■ TEXTE EXTRAIT
○ ○ ○ ○ ○ ○ ○
On disait d’eux : « Voyez comme ils s’aiment, ils sont prêts à donner leur vie les uns pour les autres ». Jésus lui même l’avait dit, c’est en voyant vivre ses disciples que les gens découvriront la foi : « A ceci tous vous reconnaîtront pour mes disciples, à l’amour que vous aurez les uns pour les autres » (Jean 13, 35).

Pour Origène, un grand théologien du 3e siècle, c’est la concordance de pensées et de sentiments, afin de parvenir à l’entente qui « unit et contient le Fils de Dieu». Quand l’Eglise cherche ce qui unit, elle fait voir Dieu.

C’est d’ailleurs ce qui est le plus cher au cœur de Jésus, puisqu’il en fait le sujet de sa dernière (et plus longue) prière, quasiment son « testament » : il prie pour que ses disciples soient unis entre eux, dans le même don de soi qui l’unit au Père, afin qu’en voyant cet amour, « le monde croie que tu m’as envoyé » (Jean 17,21).

Oui, aujourd’hui, la manière de vivre les uns avec les autres dans l’Eglise manifeste Dieu au monde. « Ubi caritas, Deus ibi est » – Là où il y a charité et amour, là Dieu est présent ».

Alors les causes des guerres seront éradiquées.
○ ○ ○ ○ ○ ○ ○
■ LIGNES ENREGISTRÉES
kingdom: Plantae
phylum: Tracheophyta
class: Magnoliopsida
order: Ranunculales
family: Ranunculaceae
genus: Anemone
○ ○ ○ ○ ○ ○ ○
■ CONSIGNE A
D'après le texte extrait, qu'est-ce qui montre que l'unité des disciples est ce qui est le plus cher au cœur de Jésus ? Répondez en une à trois phrases.
■ CONSIGNE B
Recopiez fidèlement le passage du texte extrait qui va de « Pour Origène, un » jusqu'à « guerres seront éradiquées. » inclus.
Les lignes enregistrées forment un matériau à part, indépendant du texte extrait.

■ BONNE RÉPONSE A
Jésus en fait le sujet de sa dernière et plus longue prière, presque son « testament ». Il y prie pour que ses disciples soient unis entre eux dans le même don de soi qui l'unit au Père.

■ BONNE RÉPONSE B
Pour Origène, un grand théologien du 3e siècle, c’est la concordance de pensées et de sentiments, afin de parvenir à l’entente qui « unit et contient le Fils de Dieu». Quand l’Eglise cherche ce qui unit, elle fait voir Dieu.

C’est d’ailleurs ce qui est le plus cher au cœur de Jésus, puisqu’il en fait le sujet de sa dernière (et plus longue) prière, quasiment son « testament » : il prie pour que ses disciples soient unis entre eux, dans le même don de soi qui l’unit au Père, afin qu’en voyant cet amour, « le monde croie que tu m’as envoyé » (Jean 17,21).

Oui, aujourd’hui, la manière de vivre les uns avec les autres dans l’Eglise manifeste Dieu au monde. « Ubi caritas, Deus ibi est » – Là où il y a charité et amour, là Dieu est présent ».

Alors les causes des guerres seront éradiquées.